**Task objective**
Write out the entries below once more, exactly.
START Records supplied
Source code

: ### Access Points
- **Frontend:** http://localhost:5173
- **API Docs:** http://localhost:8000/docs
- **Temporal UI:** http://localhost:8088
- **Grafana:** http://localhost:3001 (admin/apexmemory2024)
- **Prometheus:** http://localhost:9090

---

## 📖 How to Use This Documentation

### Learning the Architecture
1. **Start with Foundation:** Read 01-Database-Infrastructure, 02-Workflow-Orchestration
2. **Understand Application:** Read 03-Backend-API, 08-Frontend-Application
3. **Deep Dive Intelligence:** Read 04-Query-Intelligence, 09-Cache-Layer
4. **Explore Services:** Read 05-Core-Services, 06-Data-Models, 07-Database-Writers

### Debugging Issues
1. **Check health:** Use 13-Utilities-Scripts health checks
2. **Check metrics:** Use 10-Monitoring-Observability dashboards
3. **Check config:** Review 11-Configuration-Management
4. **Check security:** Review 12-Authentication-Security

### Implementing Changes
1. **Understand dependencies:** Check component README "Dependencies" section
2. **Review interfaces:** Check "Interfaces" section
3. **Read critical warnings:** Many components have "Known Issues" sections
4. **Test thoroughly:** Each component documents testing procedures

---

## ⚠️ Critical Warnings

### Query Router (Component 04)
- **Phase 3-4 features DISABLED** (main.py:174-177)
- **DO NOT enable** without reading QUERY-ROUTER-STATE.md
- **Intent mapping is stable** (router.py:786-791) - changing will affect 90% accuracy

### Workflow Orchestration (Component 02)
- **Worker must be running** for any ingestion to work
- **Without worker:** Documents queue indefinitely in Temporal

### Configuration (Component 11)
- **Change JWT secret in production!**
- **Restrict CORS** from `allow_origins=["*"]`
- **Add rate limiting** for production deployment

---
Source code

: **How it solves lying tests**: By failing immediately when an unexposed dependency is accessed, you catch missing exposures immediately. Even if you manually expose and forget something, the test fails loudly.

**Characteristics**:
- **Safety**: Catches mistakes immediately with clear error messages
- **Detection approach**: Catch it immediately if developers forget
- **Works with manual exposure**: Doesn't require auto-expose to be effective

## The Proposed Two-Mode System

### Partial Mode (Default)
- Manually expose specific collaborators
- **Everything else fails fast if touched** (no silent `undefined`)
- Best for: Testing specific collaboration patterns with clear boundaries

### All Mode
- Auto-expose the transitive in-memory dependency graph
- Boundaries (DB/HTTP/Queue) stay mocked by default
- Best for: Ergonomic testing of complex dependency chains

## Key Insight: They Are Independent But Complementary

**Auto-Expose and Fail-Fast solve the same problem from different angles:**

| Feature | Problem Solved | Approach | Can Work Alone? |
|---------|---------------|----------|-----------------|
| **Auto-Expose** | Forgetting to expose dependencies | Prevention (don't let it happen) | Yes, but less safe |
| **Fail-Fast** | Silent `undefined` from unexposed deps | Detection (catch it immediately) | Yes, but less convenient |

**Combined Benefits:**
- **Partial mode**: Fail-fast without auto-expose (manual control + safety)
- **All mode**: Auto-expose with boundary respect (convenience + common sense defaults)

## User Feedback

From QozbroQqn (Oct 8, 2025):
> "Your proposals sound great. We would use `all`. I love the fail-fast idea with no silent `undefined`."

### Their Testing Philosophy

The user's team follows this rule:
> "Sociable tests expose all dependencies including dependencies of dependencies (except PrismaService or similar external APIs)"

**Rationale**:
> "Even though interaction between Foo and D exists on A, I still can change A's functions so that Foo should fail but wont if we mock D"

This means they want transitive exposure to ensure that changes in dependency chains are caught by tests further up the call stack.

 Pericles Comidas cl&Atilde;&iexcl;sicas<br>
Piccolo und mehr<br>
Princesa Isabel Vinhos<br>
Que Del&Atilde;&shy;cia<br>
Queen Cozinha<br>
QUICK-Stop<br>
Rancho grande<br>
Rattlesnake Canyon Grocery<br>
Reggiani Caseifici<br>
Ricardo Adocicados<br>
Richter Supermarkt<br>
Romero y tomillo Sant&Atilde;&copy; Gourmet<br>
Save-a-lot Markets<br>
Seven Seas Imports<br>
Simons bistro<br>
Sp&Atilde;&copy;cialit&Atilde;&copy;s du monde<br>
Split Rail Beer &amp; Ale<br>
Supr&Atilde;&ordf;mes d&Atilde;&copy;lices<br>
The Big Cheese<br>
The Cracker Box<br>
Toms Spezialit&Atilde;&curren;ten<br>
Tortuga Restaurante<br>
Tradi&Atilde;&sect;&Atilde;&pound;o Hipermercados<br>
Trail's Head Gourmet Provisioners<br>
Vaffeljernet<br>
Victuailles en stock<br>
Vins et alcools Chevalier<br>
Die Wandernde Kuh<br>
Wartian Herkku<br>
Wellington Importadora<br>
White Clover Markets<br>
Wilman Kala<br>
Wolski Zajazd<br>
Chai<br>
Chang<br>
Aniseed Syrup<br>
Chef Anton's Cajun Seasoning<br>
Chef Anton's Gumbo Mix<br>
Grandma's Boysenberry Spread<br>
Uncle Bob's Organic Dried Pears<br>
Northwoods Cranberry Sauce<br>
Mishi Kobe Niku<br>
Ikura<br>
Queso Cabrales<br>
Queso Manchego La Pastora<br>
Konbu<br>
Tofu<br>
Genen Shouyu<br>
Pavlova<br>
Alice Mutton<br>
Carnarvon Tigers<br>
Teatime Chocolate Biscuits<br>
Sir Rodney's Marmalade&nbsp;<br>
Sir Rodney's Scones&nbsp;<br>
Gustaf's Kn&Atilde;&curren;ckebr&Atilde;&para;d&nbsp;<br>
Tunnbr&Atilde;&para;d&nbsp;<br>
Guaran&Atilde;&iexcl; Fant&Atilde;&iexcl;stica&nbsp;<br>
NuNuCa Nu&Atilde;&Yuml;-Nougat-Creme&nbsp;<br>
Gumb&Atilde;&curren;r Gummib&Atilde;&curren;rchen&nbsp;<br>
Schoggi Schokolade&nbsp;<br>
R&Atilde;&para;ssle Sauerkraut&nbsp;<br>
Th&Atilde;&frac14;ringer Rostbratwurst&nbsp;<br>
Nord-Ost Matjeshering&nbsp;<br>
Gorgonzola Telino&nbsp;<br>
END Records supplied
**Written reply**
Source code

: ### Access Points
- **Frontend:** http://localhost:5173
- **API Docs:** http://localhost:8000/docs
- **Temporal UI:** http://localhost:8088
- **Grafana:** http://localhost:3001 (admin/apexmemory2024)
- **Prometheus:** http://localhost:9090

---

## 📖 How to Use This Documentation

### Learning the Architecture
1. **Start with Foundation:** Read 01-Database-Infrastructure, 02-Workflow-Orchestration
2. **Understand Application:** Read 03-Backend-API, 08-Frontend-Application
3. **Deep Dive Intelligence:** Read 04-Query-Intelligence, 09-Cache-Layer
4. **Explore Services:** Read 05-Core-Services, 06-Data-Models, 07-Database-Writers

### Debugging Issues
1. **Check health:** Use 13-Utilities-Scripts health checks
2. **Check metrics:** Use 10-Monitoring-Observability dashboards
3. **Check config:** Review 11-Configuration-Management
4. **Check security:** Review 12-Authentication-Security

### Implementing Changes
1. **Understand dependencies:** Check component README "Dependencies" section
2. **Review interfaces:** Check "Interfaces" section
3. **Read critical warnings:** Many components have "Known Issues" sections
4. **Test thoroughly:** Each component documents testing procedures

---

## ⚠️ Critical Warnings

### Query Router (Component 04)
- **Phase 3-4 features DISABLED** (main.py:174-177)
- **DO NOT enable** without reading QUERY-ROUTER-STATE.md
- **Intent mapping is stable** (router.py:786-791) - changing will affect 90% accuracy

### Workflow Orchestration (Component 02)
- **Worker must be running** for any ingestion to work
- **Without worker:** Documents queue indefinitely in Temporal

### Configuration (Component 11)
- **Change JWT secret in production!**
- **Restrict CORS** from `allow_origins=["*"]`
- **Add rate limiting** for production deployment

---
Source code

: **How it solves lying tests**: By failing immediately when an unexposed dependency is accessed, you catch missing exposures immediately. Even if you manually expose and forget something, the test fails loudly.

**Characteristics**:
- **Safety**: Catches mistakes immediately with clear error messages
- **Detection approach**: Catch it immediately if developers forget
- **Works with manual exposure**: Doesn't require auto-expose to be effective

## The Proposed Two-Mode System

### Partial Mode (Default)
- Manually expose specific collaborators
- **Everything else fails fast if touched** (no silent `undefined`)
- Best for: Testing specific collaboration patterns with clear boundaries

### All Mode
- Auto-expose the transitive in-memory dependency graph
- Boundaries (DB/HTTP/Queue) stay mocked by default
- Best for: Ergonomic testing of complex dependency chains

## Key Insight: They Are Independent But Complementary

**Auto-Expose and Fail-Fast solve the same problem from different angles:**

| Feature | Problem Solved | Approach | Can Work Alone? |
|---------|---------------|----------|-----------------|
| **Auto-Expose** | Forgetting to expose dependencies | Prevention (don't let it happen) | Yes, but less safe |
| **Fail-Fast** | Silent `undefined` from unexposed deps | Detection (catch it immediately) | Yes, but less convenient |

**Combined Benefits:**
- **Partial mode**: Fail-fast without auto-expose (manual control + safety)
- **All mode**: Auto-expose with boundary respect (convenience + common sense defaults)

## User Feedback

From QozbroQqn (Oct 8, 2025):
> "Your proposals sound great. We would use `all`. I love the fail-fast idea with no silent `undefined`."

### Their Testing Philosophy

The user's team follows this rule:
> "Sociable tests expose all dependencies including dependencies of dependencies (except PrismaService or similar external APIs)"

**Rationale**:
> "Even though interaction between Foo and D exists on A, I still can change A's functions so that Foo should fail but wont if we mock D"

This means they want transitive exposure to ensure that changes in dependency chains are caught by tests further up the call stack.

 Pericles Comidas cl&Atilde;&iexcl;sicas<br>
Piccolo und mehr<br>
Princesa Isabel Vinhos<br>
Que Del&Atilde;&shy;cia<br>
Queen Cozinha<br>
QUICK-Stop<br>
Rancho grande<br>
Rattlesnake Canyon Grocery<br>
Reggiani Caseifici<br>
Ricardo Adocicados<br>
Richter Supermarkt<br>
Romero y tomillo Sant&Atilde;&copy; Gourmet<br>
Save-a-lot Markets<br>
Seven Seas Imports<br>
Simons bistro<br>
Sp&Atilde;&copy;cialit&Atilde;&copy;s du monde<br>
Split Rail Beer &amp; Ale<br>
Supr&Atilde;&ordf;mes d&Atilde;&copy;lices<br>
The Big Cheese<br>
The Cracker Box<br>
Toms Spezialit&Atilde;&curren;ten<br>
Tortuga Restaurante<br>
Tradi&Atilde;&sect;&Atilde;&pound;o Hipermercados<br>
Trail's Head Gourmet Provisioners<br>
Vaffeljernet<br>
Victuailles en stock<br>
Vins et alcools Chevalier<br>
Die Wandernde Kuh<br>
Wartian Herkku<br>
Wellington Importadora<br>
White Clover Markets<br>
Wilman Kala<br>
Wolski Zajazd<br>
Chai<br>
Chang<br>
Aniseed Syrup<br>
Chef Anton's Cajun Seasoning<br>
Chef Anton's Gumbo Mix<br>
Grandma's Boysenberry Spread<br>
Uncle Bob's Organic Dried Pears<br>
Northwoods Cranberry Sauce<br>
Mishi Kobe Niku<br>
Ikura<br>
Queso Cabrales<br>
Queso Manchego La Pastora<br>
Konbu<br>
Tofu<br>
Genen Shouyu<br>
Pavlova<br>
Alice Mutton<br>
Carnarvon Tigers<br>
Teatime Chocolate Biscuits<br>
Sir Rodney's Marmalade&nbsp;<br>
Sir Rodney's Scones&nbsp;<br>
Gustaf's Kn&Atilde;&curren;ckebr&Atilde;&para;d&nbsp;<br>
Tunnbr&Atilde;&para;d&nbsp;<br>
Guaran&Atilde;&iexcl; Fant&Atilde;&iexcl;stica&nbsp;<br>
NuNuCa Nu&Atilde;&Yuml;-Nougat-Creme&nbsp;<br>
Gumb&Atilde;&curren;r Gummib&Atilde;&curren;rchen&nbsp;<br>
Schoggi Schokolade&nbsp;<br>
R&Atilde;&para;ssle Sauerkraut&nbsp;<br>
Th&Atilde;&frac14;ringer Rostbratwurst&nbsp;<br>
Nord-Ost Matjeshering&nbsp;<br>
Gorgonzola Telino&nbsp;<br>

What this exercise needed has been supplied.